And that's what's wrong with the game, at least as far as I'm concerned.  You can play for a couple hours and be worse off than when you started, logging off having made no forward progress at all, now with damaged and broken equipment, no money, and zero experience points.  It's demoralizing to say the least.  At best, you got better at playing the game in that time.  But that's just not enough.  After many, many hours into the game I managed to finish one zone of the game and kill its final boss, and I finished two other zones and got TO their end bosses, but couldn't kill either brutally painful boss.  With nowhere else to go other than perhaps grinding out a level or two (which would take several hours) or just beating my head against the bosses (for several hours), I was done with that game.  I'm a PC gamer.  I have higher standards than this.  Console gamers, as far as I have been able to tell, enjoy brutal masochistic punishment.  (Some of them reportedly even enjoy using the horrible PlayStation controller!)  I do not.

What kills me, though (pun somewhat intended), is that with a savegame feature, the game would be miles better.  I would enjoy it thoroughly, and I'd have made much more progress or even finished it by now.  A simple F5 key could have fixed the game if they were unwilling to tone down the ridiculous difficulty.

(Excerpts from a dataset)

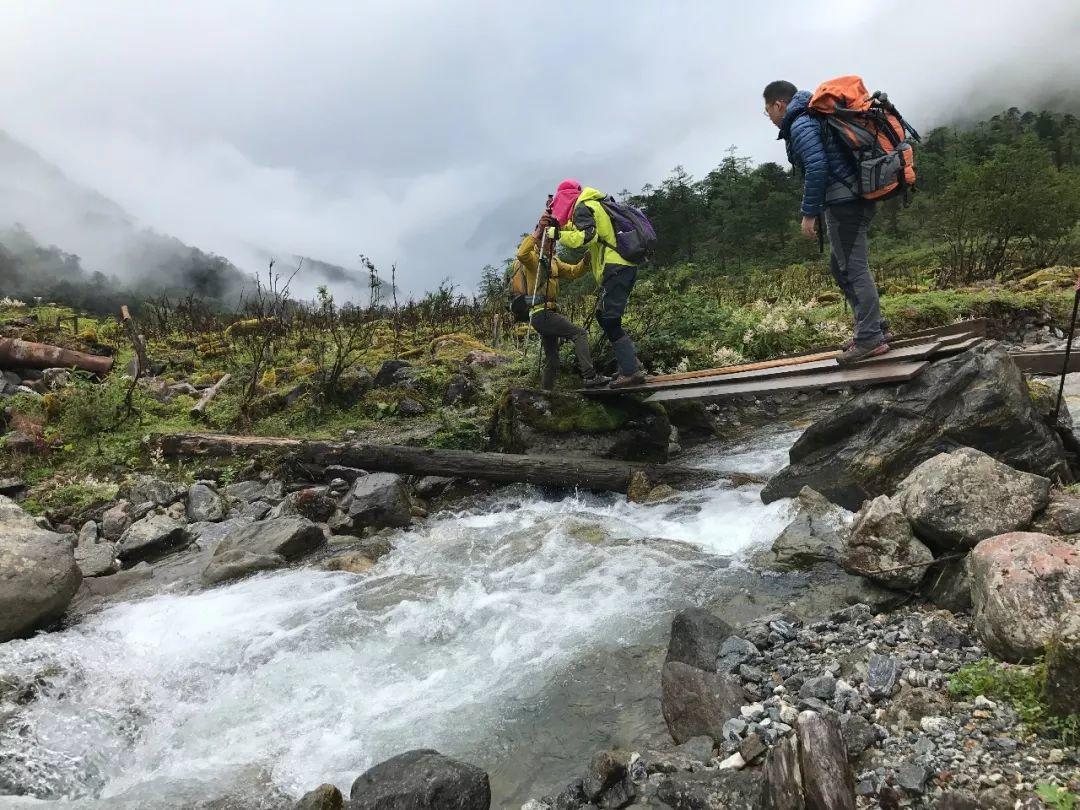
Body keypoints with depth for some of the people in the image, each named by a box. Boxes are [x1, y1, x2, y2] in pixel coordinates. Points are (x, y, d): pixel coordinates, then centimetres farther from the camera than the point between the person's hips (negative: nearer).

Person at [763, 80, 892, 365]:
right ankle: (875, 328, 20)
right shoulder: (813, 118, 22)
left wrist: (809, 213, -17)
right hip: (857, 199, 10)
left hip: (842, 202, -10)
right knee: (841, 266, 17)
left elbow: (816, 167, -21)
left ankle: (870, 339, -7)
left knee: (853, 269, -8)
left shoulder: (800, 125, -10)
--
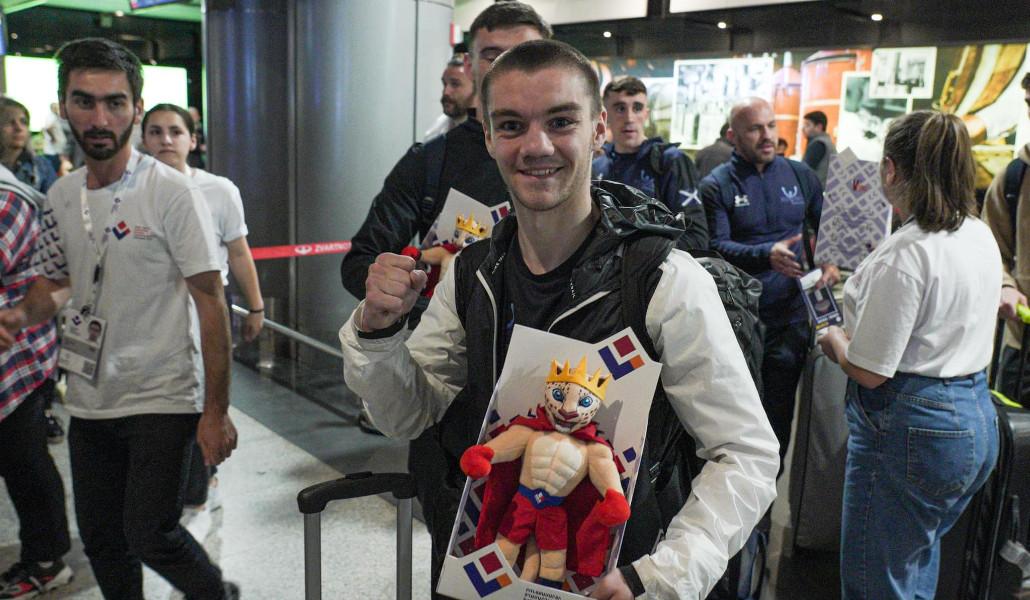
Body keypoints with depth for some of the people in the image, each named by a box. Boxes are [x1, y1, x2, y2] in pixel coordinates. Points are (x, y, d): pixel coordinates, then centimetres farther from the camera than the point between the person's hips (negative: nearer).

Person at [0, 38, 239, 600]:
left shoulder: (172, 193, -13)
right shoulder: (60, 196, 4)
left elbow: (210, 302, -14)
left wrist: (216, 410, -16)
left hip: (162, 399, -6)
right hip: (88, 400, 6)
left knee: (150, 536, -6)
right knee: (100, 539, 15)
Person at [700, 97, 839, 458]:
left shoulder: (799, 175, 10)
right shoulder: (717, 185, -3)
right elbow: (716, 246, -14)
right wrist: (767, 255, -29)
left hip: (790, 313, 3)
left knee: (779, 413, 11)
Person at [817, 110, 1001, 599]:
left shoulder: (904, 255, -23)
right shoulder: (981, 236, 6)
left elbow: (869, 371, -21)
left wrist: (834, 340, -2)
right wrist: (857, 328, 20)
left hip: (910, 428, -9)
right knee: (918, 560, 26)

What you will do ::
**a)** In the passage about the game's difficulty, list the things that follow the word "now" as what a player logs off with after a couple of hours of play.
**b)** Carry on the passage about the game's difficulty, starting right after its last sentence.

Answers by task ::
**a)**
- damaged and broken equipment
- no money
- zero experience points

**b)**
There's a lot to love about the game, though, and that's why it makes me angry that the game is so close to being great.  Combat is interesting, and it's about player skill more than stat points on your weapon.  Enemies all have their own attack styles, and equippable weapons all have different strengths and weaknesses.  Polearms have a nice range and do great damage, but taking a halberd out in a narrow hallway is a recipe for failure.  You can learn that those guys on the ramp do a very powerful vertical slashing attack that's strong enough to hurt while you're blocking or even one-shot you, and you can counter by rolling out of the way, flanking, or using ranged weapons.  There are lots of secrets to discover, and multiple paths to follow.  And, while it's primarily a single-player game, it has an insanely creative multiplayer component.  Other players exist in their own copies of the worlds, but when you get near other players, you see their spirits fighting up ahead, perhaps even giving you a clue to watch out for an ambush or trap.  Dead players leave bloodstains that appear in all copies of the world, and you can touch them to see their last few moments, so you can watch what tactics they tried and failed at.  You can also leave notes on the ground for others—"beware the next enemy's fire attack," or "don't miss the treasure behind you," or "watch your step."  You can also inscribe runes on the ground that, when encountered by other players, allow them to summon your spirit into their world to help them defeat the area's boss, giving you a chance to practice on the boss without suffering harm yourself, and rewarding you with resurrection if you successfully help out another player.  There were so many things about the game that I found very refreshing and unique, things that I wished were in other games I play.  (Oh how fun it would be to have medieval hand-to-hand combat this interesting in a great single-character PC RPG like Oblivion.)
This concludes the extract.